By introducing forall, we have moved away from first order types. There's no reason to expect that forall should fit in our above Functor, and indeed, it doesn't.
So we can explore, as others have above, why the isomorphism holds (which is itself very interesting) -- but in doing so we've abandoned the algebraic core of the question. A question which can be answered, I think, is, given the category of higher-order types and constructors as arrows between them, what is there meaningful Functor to?
Edit:
So now I have another approach which shows why adding polymorphism makes things go nuts. We start by asking a simpler question -- does a given polymorphic type have zero or more than zero inhabitants? This is the type inhabitation problem, and winds up being, via Curry-Howard, a problem in modified realizability, since it's the same thing as asking if a formula in some logic is realizable in an appropriate computational model. Now as that page explains, this is decidable in the simply typed lambda calculus but is PSPACE-complete. But once we move to anything more complicated, by adding polymorphism for example and going to System F, then it goes to undecidable!
So, if we can't decide if an arbitrary type is inhabited at all, then we clearly can't decide how many inhabitants it has!

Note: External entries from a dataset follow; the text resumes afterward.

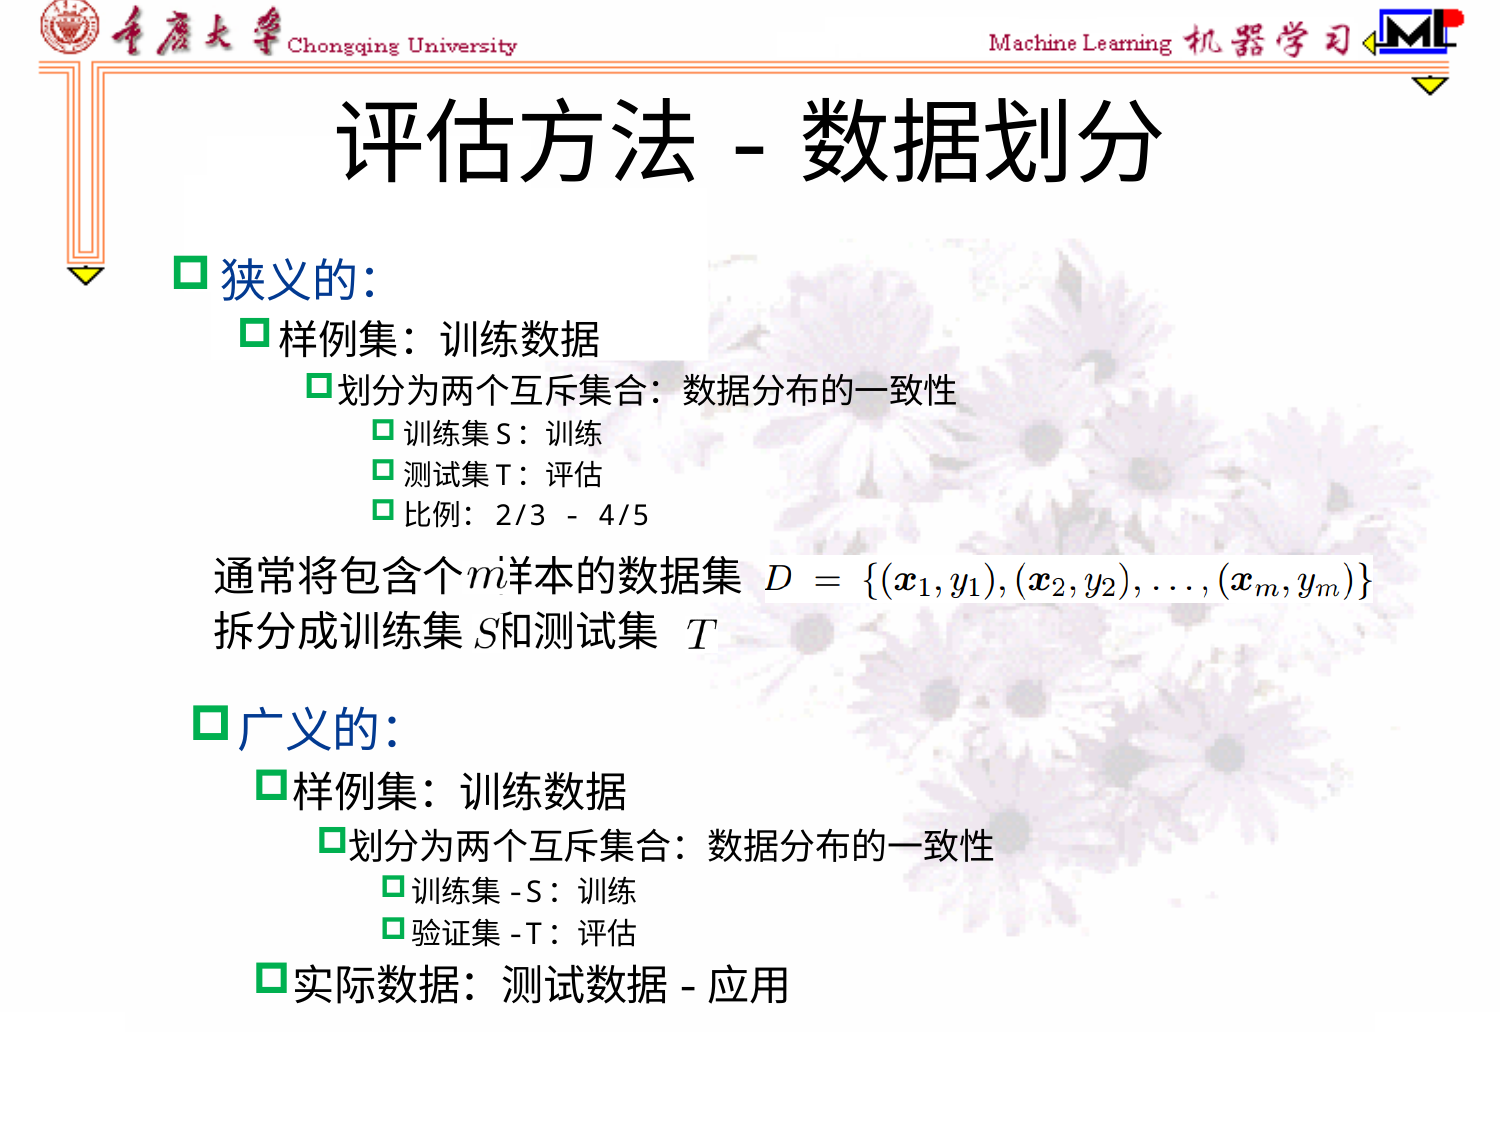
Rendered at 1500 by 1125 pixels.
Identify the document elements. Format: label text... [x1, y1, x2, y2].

text_box 广义的： 样例集：训练数据 划分为两个互斥集合：数据分布的一致性 训练集-S：训练 验证集-T：评估 实际数据：测试数据-应用 [174, 692, 1284, 1019]
picture [0, 0, 1500, 1032]
list 狭义的： 样例集：训练数据 划分为两个互斥集合：数据分布的一致性 训练集S：训练 测试集T：评估 比例：2/3 - 4/5 [155, 243, 1318, 539]
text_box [123, 547, 1373, 670]
title 评估方法-数据划分 [75, 45, 1425, 233]
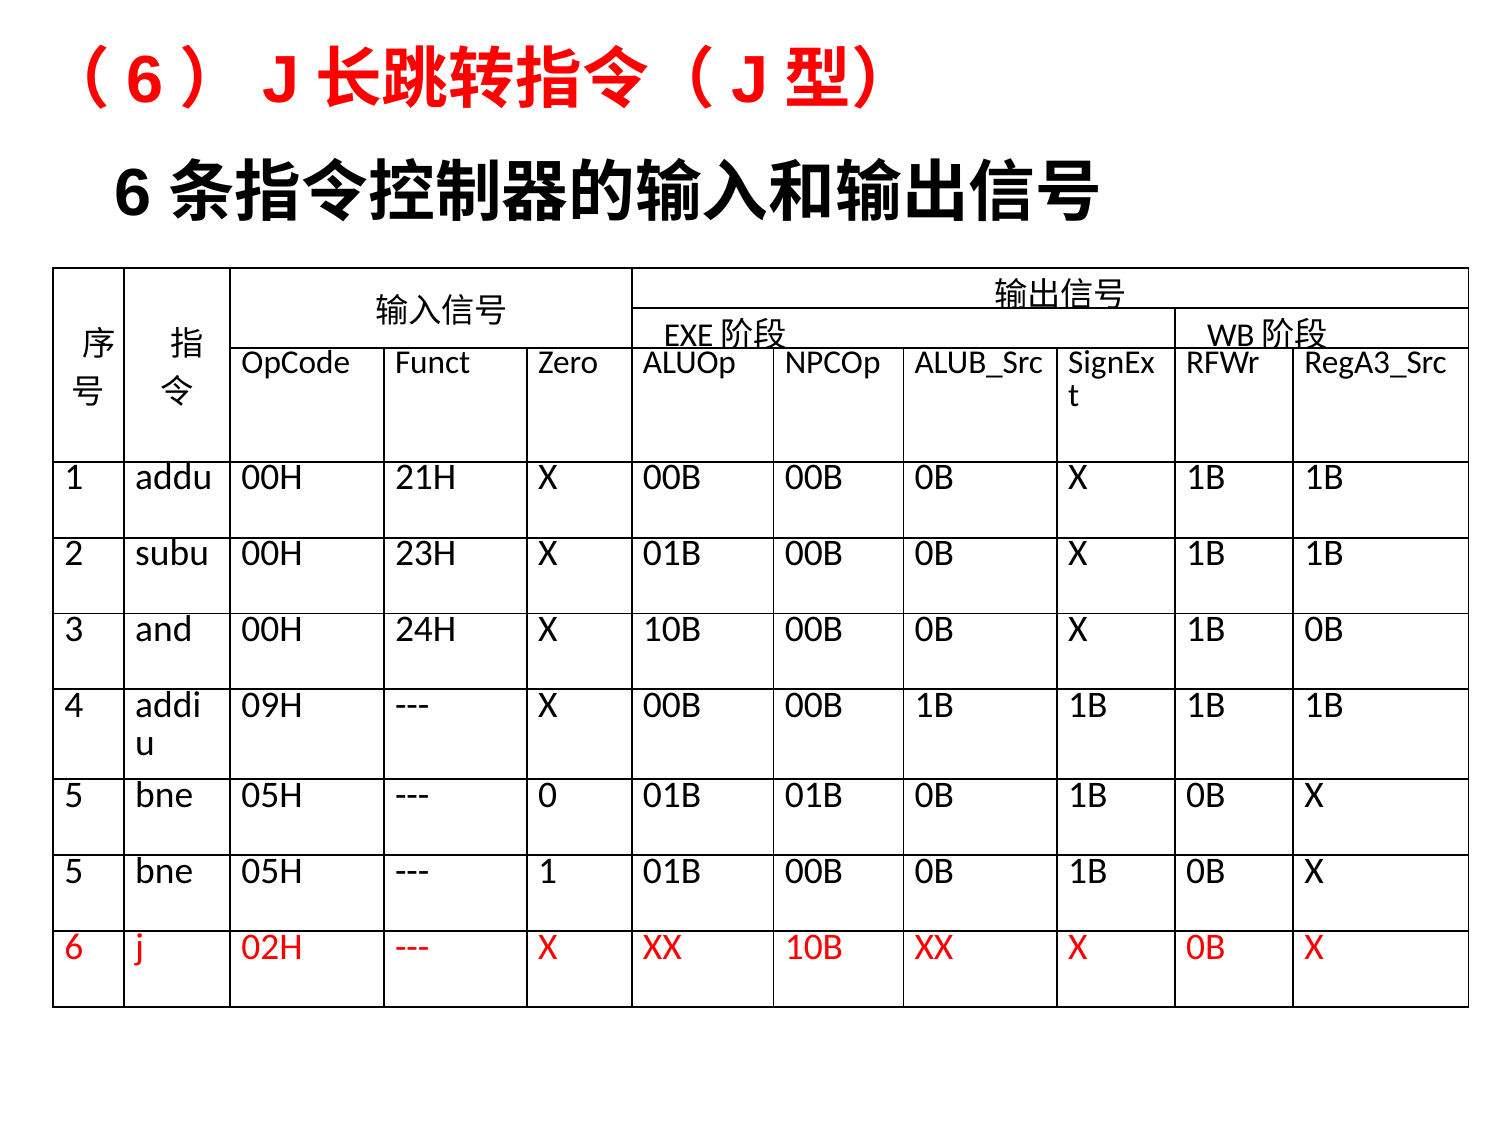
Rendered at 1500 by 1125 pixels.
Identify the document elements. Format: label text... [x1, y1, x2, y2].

table_cell 02H [231, 932, 383, 1006]
table_cell bne [125, 780, 229, 854]
table_cell RegA3_Src [1294, 349, 1468, 461]
table_cell 00B [774, 856, 903, 930]
table_cell 5 [54, 780, 123, 854]
table_cell 00H [231, 614, 383, 688]
table_cell X [528, 614, 631, 688]
table_cell --- [385, 690, 526, 778]
table_cell 00H [231, 539, 383, 613]
text_box 6条指令控制器的输入和输出信号 [100, 141, 1133, 236]
table_cell addiu [125, 690, 229, 778]
title （6）J长跳转指令（J型） [28, 16, 1469, 137]
table_cell 6 [54, 932, 123, 1006]
table_cell WB阶段 [1176, 309, 1468, 347]
table_cell addu [125, 463, 229, 537]
table_cell 0B [904, 463, 1056, 537]
table_cell 05H [231, 856, 383, 930]
table_cell X [528, 463, 631, 537]
table_cell RFWr [1176, 349, 1292, 461]
table_cell subu [125, 539, 229, 613]
table_cell 2 [54, 539, 123, 613]
table_cell 10B [774, 932, 903, 1006]
table_cell X [528, 539, 631, 613]
table_cell 0B [904, 780, 1056, 854]
table_cell X [528, 932, 631, 1006]
table_cell OpCode [231, 349, 383, 461]
table_cell 0B [1176, 780, 1292, 854]
table_cell 01B [774, 780, 903, 854]
table_cell X [1058, 932, 1174, 1006]
table_cell 00B [774, 690, 903, 778]
table_cell 1B [1176, 614, 1292, 688]
table_header 指令 [125, 269, 229, 461]
table_cell 10B [633, 614, 773, 688]
table_cell 00H [231, 463, 383, 537]
table_cell 05H [231, 780, 383, 854]
table_cell 5 [54, 856, 123, 930]
table_cell 1B [1176, 539, 1292, 613]
table_cell --- [385, 780, 526, 854]
table_cell X [1294, 932, 1468, 1006]
table_cell and [125, 614, 229, 688]
table_cell Zero [528, 349, 631, 461]
table_cell 00B [774, 539, 903, 613]
table_cell 0B [904, 614, 1056, 688]
table_header 序号 [54, 269, 123, 461]
table_cell 1 [528, 856, 631, 930]
table_cell X [1058, 614, 1174, 688]
table_header 输出信号 [633, 269, 1468, 307]
table_cell bne [125, 856, 229, 930]
table_cell 0B [1294, 614, 1468, 688]
table_cell --- [385, 856, 526, 930]
table_cell 09H [231, 690, 383, 778]
table_cell 21H [385, 463, 526, 537]
table_cell j [125, 932, 229, 1006]
table_cell 1B [904, 690, 1056, 778]
table_cell Funct [385, 349, 526, 461]
table_cell 00B [633, 463, 773, 537]
table_cell 0B [904, 856, 1056, 930]
table_cell SignExt [1058, 349, 1174, 461]
table_cell 00B [774, 614, 903, 688]
table_cell 1B [1176, 463, 1292, 537]
table_cell --- [385, 932, 526, 1006]
table_cell 1 [54, 463, 123, 537]
table_cell X [1058, 539, 1174, 613]
table_cell XX [633, 932, 773, 1006]
table_cell 1B [1058, 856, 1174, 930]
table_cell 3 [54, 614, 123, 688]
table_cell XX [904, 932, 1056, 1006]
table_cell 1B [1294, 539, 1468, 613]
table_cell 1B [1058, 690, 1174, 778]
table_cell X [1294, 780, 1468, 854]
table_cell X [1294, 856, 1468, 930]
table_cell EXE阶段 [633, 309, 1174, 347]
table_cell 0B [1176, 856, 1292, 930]
table_cell ALUB_Src [904, 349, 1056, 461]
table_header 输入信号 [231, 269, 631, 347]
table_cell 23H [385, 539, 526, 613]
table_cell 0B [1176, 932, 1292, 1006]
table_cell X [528, 690, 631, 778]
table_cell 4 [54, 690, 123, 778]
table_cell NPCOp [774, 349, 903, 461]
table_cell 1B [1294, 463, 1468, 537]
table_cell 1B [1058, 780, 1174, 854]
table_cell 1B [1176, 690, 1292, 778]
table_cell 01B [633, 539, 773, 613]
table_cell 24H [385, 614, 526, 688]
table_cell 01B [633, 780, 773, 854]
table_cell ALUOp [633, 349, 773, 461]
table_cell X [1058, 463, 1174, 537]
table_cell 1B [1294, 690, 1468, 778]
table_cell 00B [774, 463, 903, 537]
table_cell 01B [633, 856, 773, 930]
table_cell 0B [904, 539, 1056, 613]
table_cell 0 [528, 780, 631, 854]
table_cell 00B [633, 690, 773, 778]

It's an interesting question. I don't have a full answer, but this was too long for a comment.
The type signature (forall r. (a -> r) -> r) can be expressed as me saying
For any type r that you care to name, if you give me a function that takes a and produces an r, then I will give you back an r.
Now, this has to work for any type r, but it can be a specific type a. So the way for me to pull of this neat trick is to have an a sitting around somewhere, that I feed to the function (which produces an r for me) and then I hand that r back to you.
But if I have an a sitting around, I could give it to you:
If you give me a 1, I'll give you an a.
which corresponds to the type signature 1 -> a or simply a. By this informal argument we have
(forall r. (a -> r) -> r) ~ a
The next step would be to generate the corresponding algebraic expression, but I'm not clear on how the algebraic quantities interact with the universal quantification. We may need to wait for an expert!
A few links to the nLab:
Universal quantifier, corresponds to dependent product.
Existential quantifier, corresponds to dependent sum (dependent coproduct).
Thus, in settings of category theory:
Type | Modeled¹ as | In category
-------------------+---------------------------+-------------
Unit | Terminal object | CCC
Bottom | Initial object |
Record | Product |
Union | Sum (coproduct) |
Function | Exponential |
-------------------+---------------------------+-------------
Dependent product² | Right adjoint to pullback | LCCC
Dependent sum | Left adjoint to pullback |
¹) in appropriate category ─ CCC for total and non-polymorphic subset of Haskell (link), CPO for non-total traits of Haskell (link), LCCC for dependently typed languages.
²) forall quantification is a special case of dependent product:
∀(x :: *). y[x] ~ ∏(x : Set)y[x]
where Set is the universe of all small types.